I have a sweet tooth, but I’m not much of a dessert person. I don’t normally make desserts at home. If I do make them, like ice cream or cake, I’ll be the only one eating them for a few days until I get sick of dessert. If I crave for something sweet, I will just grab some fruits or chocolates, or a traditional popsicle like ice cream potong. Natural sweetness of fruits is enough for me. Sweetie always joke that I’m a squirrel, always munching on nuts and fruits.
The milk pudding (muhallabieh or malabi) from the cookbook Jerusalem caught my eye because it’s quite similar to soy pudding (tau fu fah) and mango pudding. I like that it’s only takes a few minutes to make, and halved the recipe for my occasional dessert treat.
“Jerusalem: A Cookbook” was written by Yotam Ottolenghi and Sami Tamimi, chefs who grew up on opposite sides of the divided city, Mr. Tamimi in the Arab East, Mr. Ottolenghi in the Jewish West. The book’s recipes are traditional in Jerusalem, or loosely inspired by the city, gathering influences from the Christian, Muslim and Jewish cooks who live there. It’s interesting to hear “Jerusalem” fever catching on in many cities with cooks throwing all-“Jerusalem” potlucks, cooking clubs, and even Google Hangout discussions on a cardamon rice recipe.
I understand the craze because it’s the first time I can’t put a cookbook down and I’ve tried a couple of recipes, they are are all so amazing including this milk pudding.
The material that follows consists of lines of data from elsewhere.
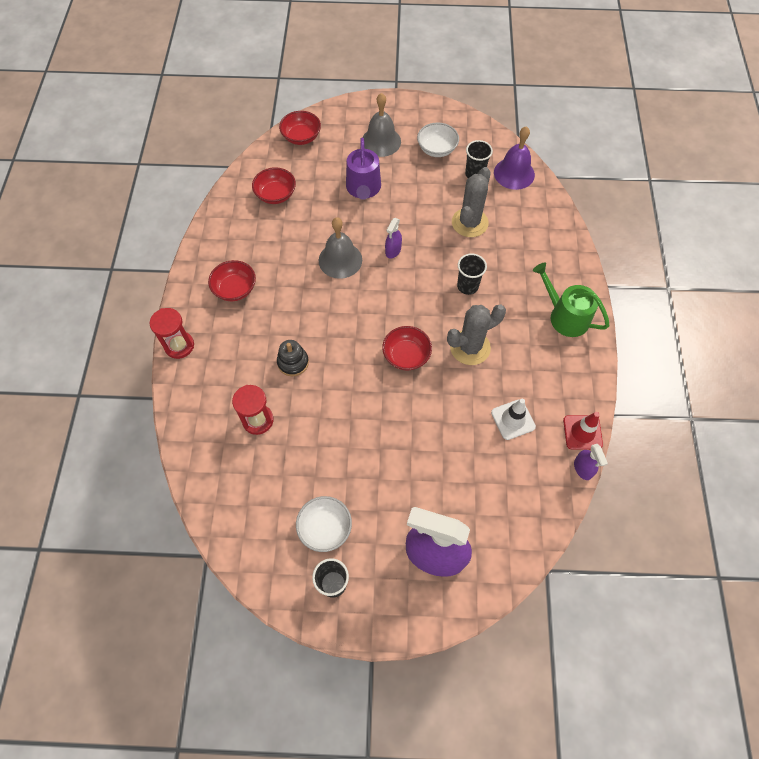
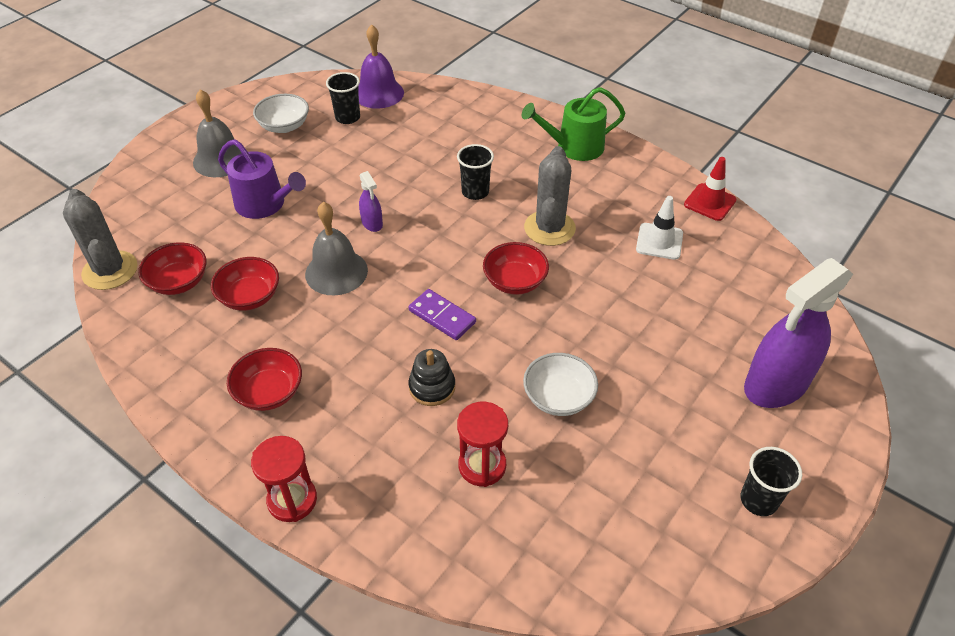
camera: 55 degrees left, 15 degrees down
(301, 137) = (127, 218): red bowl -> red bowl (250, 297)
(325, 528) = (680, 470): white bowl -> white bowl (558, 397)
(348, 334) = (442, 316): none -> purple domino
(469, 223) = (401, 151): grey cactus -> grey cactus (110, 270)
(582, 468) = (748, 222): purple spray bottle -> none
What makes muhallabieh so special is the lightness and simplicity of the base pudding (which is the lean version of panna cotta), combined with the flavour from the toppings. In Israel, there’s a variety of toppings on the milk pudding sold – different types of nuts, desiccated coconut, rose water or orange blossom water. I added pomegranate seeds as they are pretty cheap at this time of the year. The crunchy pistachio, the tart pomegranate and rose water goes well with the milk pudding. Just a tiny drop of rose water goes a long way, as it might be overpowering for some who is not used to it. In the cookbook, they replaced rose water with bay leaf syrup.
- 500ml Milk
- 6 tablespoon (33g) Cornflour (or Tapioca Starch)
- 200ml Water
- 4 tablespoon Raw Honey (or light coloured sweetener of choice)
- 25g Pistachio - roast and chop, to garnish
- Pomegranate Seeds - to garnish
- a few drops of Rose Water
- Optional: Desiccated coconut to garnish
- Whisk cornflour with half of the milk in a small pot to make a smooth paste. Pour the remaining milk, along with water and honey, and heat gently. Whisk the milk to fully dissolve the cornflour and and honey with the liquid. Continue whisking until the mixture boils and thickens so it resembles thick custard.
- Remove from the heat and pour into 6 small individual bowls or wine glasses. Let it cool and chill in the fridge for at least 3 hours, or until it set.
- To serve, top each milk pudding with pistachio, pomegranate and a drop of rose water.